Весною как-то, утром, по уговору, захожу к нему идти на охоту через сады, к ватаге, на покосы. Думал раненько ещё, однако застал его уже в полном вооружении перед самоваром, уже заглохшим, и явно в нетерпении. Вижу, ошибся в расчете—надо обеляться.
— Извините, говорю, я, кажется, несколько опоздал?!
— Нет, ничего… Конечно, лучше бы пораньше… но вы, вероятно, любите соснуть, не привыкли рано вставать… Ничего, пустяки, потом привыкнете! (Не угадал Петрович! —я и до сих пор к этому не привык!)
Ну, думаю, и извинил же! Нужно с тобою быть поосторожнее, однако.
— Не угодно ли чаю? Холодный только, самовар давно потух.
— Благодарю – пил уж!
— Ну, так пойдёмте, а то еще больше запоздаемся. Подчеркивание моей оплошности начало меня сердить и несколько кварталов мы шли молча, я, сердясь, а он — торопясь и как бы не замечая моего неудовольствия. Сообразивши, что сам я виновен в этой неприятности и овладевши собою, я решился первым заговорить.
— А знаете ли, Александр Петрович, на площади перед домом Мачинских… Мы, ведь, через неё пойдём?
— Да!
— …В прошлую осень я встретил бекаса, на канаве сорвался!
— Гм! Бекаса?
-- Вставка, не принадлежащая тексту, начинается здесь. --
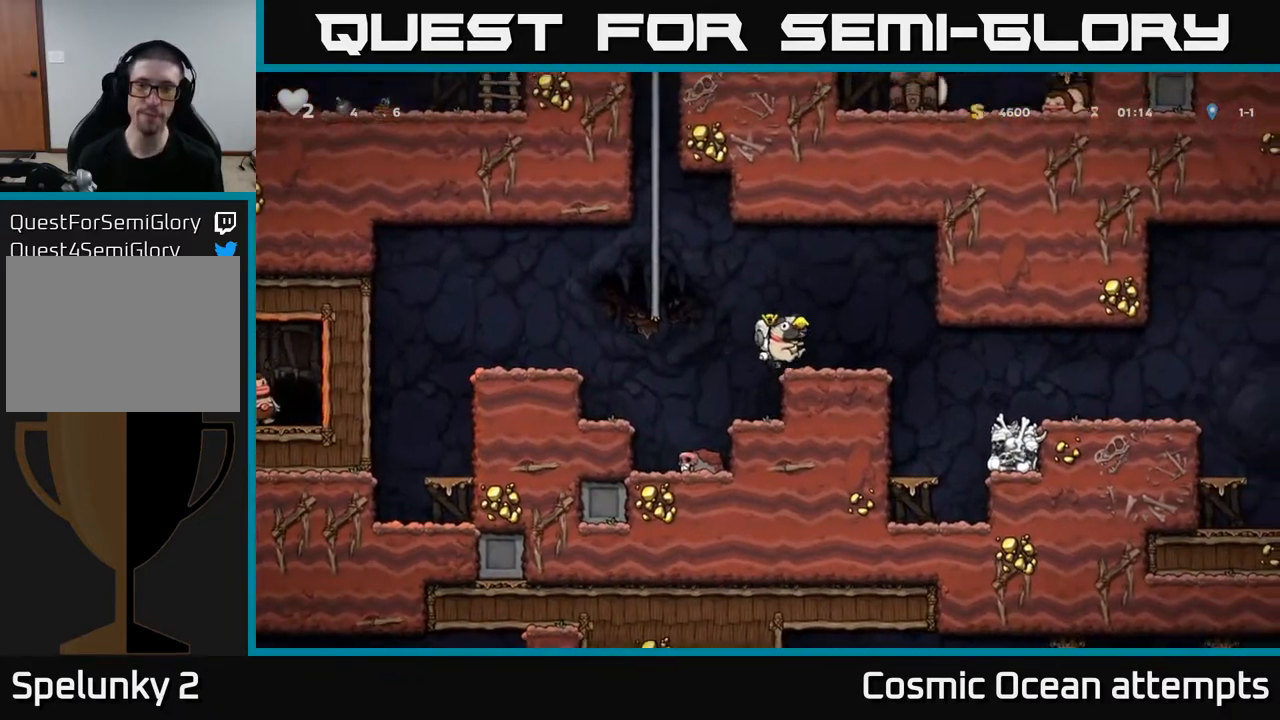
{"buttons": ["DPAD_RIGHT"], "right_stick": "center", "events": []}
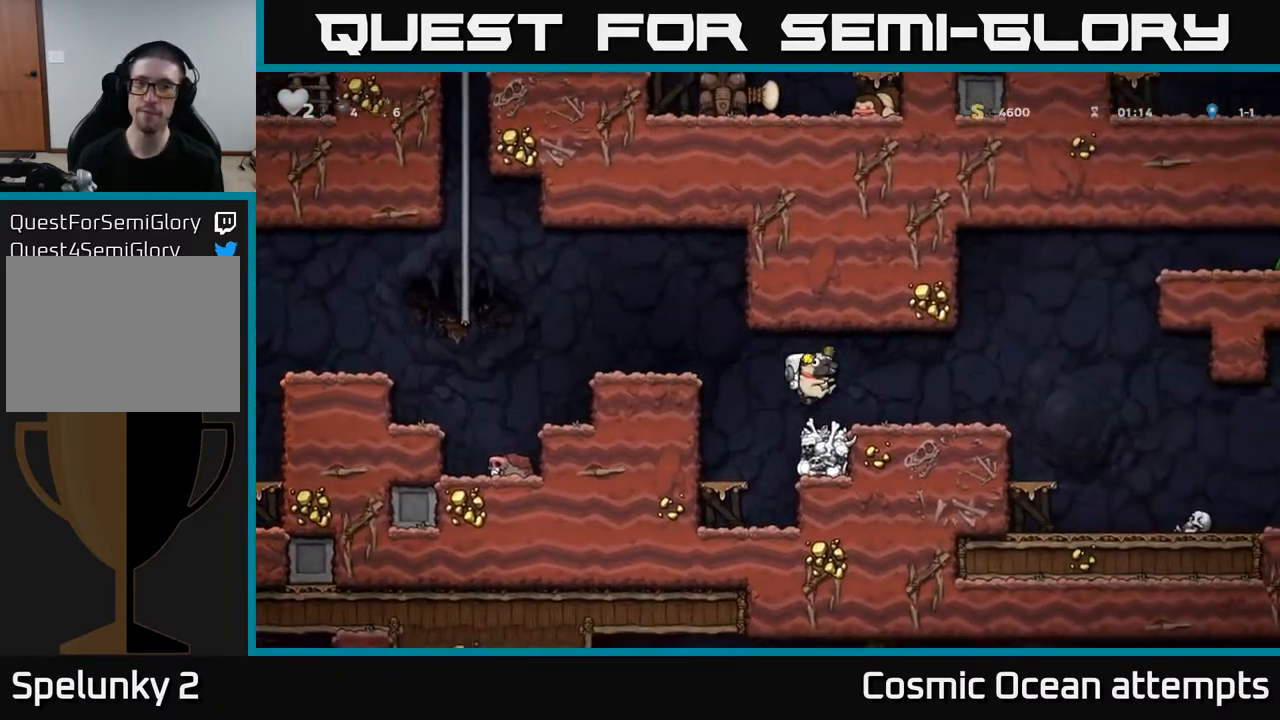
{"buttons": ["DPAD_RIGHT"], "right_stick": "center", "events": [[217, "A", "down"], [283, "A", "up"]]}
Да, бывает… Очень возможно! —пробормотал он, бодро шагая вперёд и кинув искоса на меня такой взгляд, который заставил меня подосадовать на себя—зачем я сказал ему, человеку мало меня знающему, такую невероятность.
Вторично уязвленное самолюбие ещё пуще разыграло во мне хандру и я уже стал подумывать под каким бы предлогом вернуться сейчас же домой, машинально продолжая шагать рядом с ним…
Вышли на площадь и остановились у канавы, посматривая налево, направо, где бы удобнее перебраться, не делая излишнего крюка к мостику, как вдруг — «че-эк!», и почти из-под самых ног взметнулся высоко бекас и козырнул в сады… Как вкопанные стояли мы, молча следя за его полётом…
Неожиданно явившееся доказательство справедливости моих слов как рукою сняло мою хандру.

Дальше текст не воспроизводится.